Steve Jobs: A Thin Line Between Visionary and Jerk
It’s not a binary. You can be decent and gifted at the same time.
Steve Jobs didn’t go anywhere at the box office in 2015. Perhaps because there’d been too many other bios/documentaries coming out about the subject matter in recent years. Perhaps it was also hurt by the rumored campaign, Jobs’ widow and Apple computer waged war against the film. Whatever the reason, not a whole lot of people went to see it which is a real shame because Steve Jobs with a razor sharp script by Aaron Sorkin (The West Wing, The Social Network), directed by Danny Boyle (Slumdog Millionaire, 28 Days Later) and an all-star cast is a really good movie that examines the question of whether a great man can be a good one.

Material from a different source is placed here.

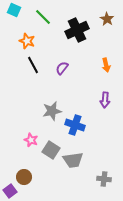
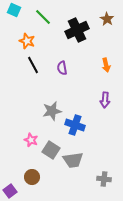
purple semicircle: rotated 48 degrees counterclockwise
brown circle: moved 8 px right
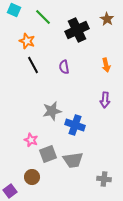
purple semicircle: moved 2 px right, 1 px up
gray square: moved 3 px left, 4 px down; rotated 36 degrees clockwise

Instead of covering the main bases of the Steve Jobs autobiography – time in India, the garage, etc. that have already become the basis of Silicon Valley legend – Sorkin structures the movie like a three act play set (with an occasional flashback). The focus is on three pivotal product launches at Apple: the Macintosh in 1984; the NeXT in 1988; and, the iMac in 1998, with the same pivotal cast of characters coming to Steve Jobs (Michael Fassbender) with various demands.
Jobs’ old pal and Apple co-founder Steve Wozniak (Seth Rogen in some of his best work) is constantly aggravated with Jobs for refusing to publicly share credit with the Apple II team. Joanna Hoffman (the always excellent Kate Winslet) is the marketing executive and Steve’s closest confidante. John Sculley (Jeff Daniels) is the Apple CEO and quasi father figure who later gains the dubious distinction of being the guy to oust Jobs out of Apple. Michael Stuhlbarg plays the much beleaguered computer programmer Andy Hertzfeld. Finally there’s Katherine Waterston as the volatile Crissan Brennan, Jobs’ former flame and mother of his first-born child, Lisa (played by three different actresses at different ages Makenzie Moss, Ripley Sobo, and Perla Haney-Jardine), whom Jobs initially refused to acknowledge even after a positive paternity test.
Those surrounding Steve are frequently furious with him, but inevitably attracted to him as well. And no wonder. Michael Fassbender in the title role doesn’t look a damn thing like Jobs, but he embodies the man’s electricity. Sorkin writes Jobs as a manic-obsessive, casually cruel, condescending, aggravating, but also a truly brilliant, charismatic individual, whose mind-set helped revolutionize the world we live in. Fassbender’s ability to balance all those qualities into a convincing and compelling portrait is the stuff that Oscar nominations are made of.
Steve is a guy who demands impossible things from his subordinates. He’s the guy that will make you go searching for a double breasted, white shirt with a pocket 20 minutes before he’s set to appear on stage. The guy who wants a full black-out of the auditorium even if it’s against fire regulations, reasoning that if a fire does cause a stampede to the exits it will be well worth it for those who survive. But of all Steve’s questionable actions throughout the film his rejection of his own daughter is by far the most gut-wrenching and the most damning. Unlike his other sins, it can’t be written off as ultimately serving any greater purpose. Yet during the MacIntosh launch comes a moment when Lisa and Steve bond over the former’s intuitive grasp of how to use the Mac. In the end, the father-daughter connection is what gives this slick, stylized, film a beating heart.